The pandemic has increased awareness of mental health issues, but actions have not followed this awareness. There continues to be a very large gap between mental health needs and the attention devoted to addressing them.
Q: Over the course of your career, what changes have you seen in the ways that mental health issues are treated, and what else needs to be done?
A: Overall, I would say that the direction has been very positive, but progress is too slow and uneven. When I started working in mental health policy, I would get different questions from people in government than I do now. People now more widely understand that mental health disorders are real and that those who suffer from them can make sustainable improvements with treatment. We are now able to talk much more freely about mental health, although stigma still exists. What has not improved are the resources invested into treatment and prevention.
When it comes to mental health, all countries are developing countries. In the U.S., the mental health system is quite broken. For example, 50% of people with depression are not receiving care. There is so much to repair, reorganize, and reinvent. Yes, we do need hospitals, psychiatrists, and psychologists, but we also need communities that are able to provide care at the very inception of the problem, and to provide social services in other areas like education and labor.

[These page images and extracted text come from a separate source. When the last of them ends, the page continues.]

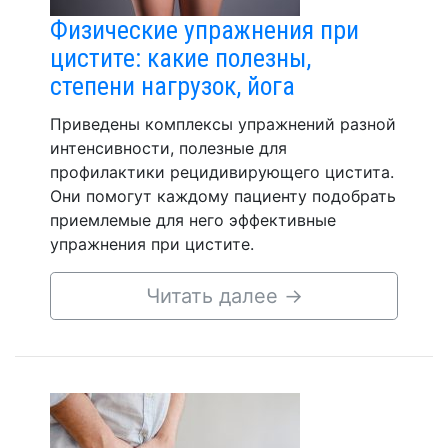
Физические упражнения при
цистите: какие полезны,
степени нагрузок, йога
Приведены комплексы упражнений разной
интенсивности, полезные для
профилактики рецидивирующего цистита.
Они помогут каждому пациенту подобрать
приемлемые для него эффективные
упражнения при цистите.
Читать далее
→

I regard mental health as a continuum: from good mental health to some difficulties coping, to some symptoms, to a manageable disorder, to a crisis. During the pandemic, many people have moved farther along this continuum, which illustrates why we must consider mental health an issue that affects us all.

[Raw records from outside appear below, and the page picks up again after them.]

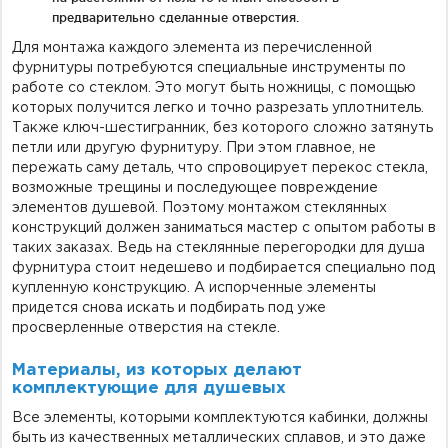
предварительно сделанные отверстия.
Для монтажа каждого элемента из перечисленной
фурнитуры потребуются специальные инструменты по
работе со стеклом. Это могут быть ножницы, с помощью
которых получится легко и точно разрезать уплотнитель.
Также ключ-шестигранник, без которого сложно затянуть
петли или другую фурнитуру. При этом главное, не
пережать саму деталь, что спровоцирует перекос стекла,
возможные трещины и последующее повреждение
элементов душевой. Поэтому монтажом стеклянных
конструкций должен заниматься мастер с опытом работы в
таких заказах. Ведь на стеклянные перегородки для душа
фурнитура стоит недешево и подбирается специально под
купленную конструкцию. А испорченные элементы
придется снова искать и подбирать под уже
просверленные отверстия на стекле.
Материалы, из которых делают
комплектующие для душевых
Все элементы, которыми комплектуются кабинки, должны
быть из качественных металлических сплавов, и это даже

Throughout my career, I’ve always been very concerned with the disparities between physical and mental health care. How do we make our society realize that mental wellbeing is as important as physical wellbeing? This challenge is only going to become more urgent as we continue to face the stresses of COVID-19, racial disparities, and climate change. What drives me is the fact that change is possible. And if I can push a little more and make the change a little more realistic for at least a few people, I would feel the effort is worth making.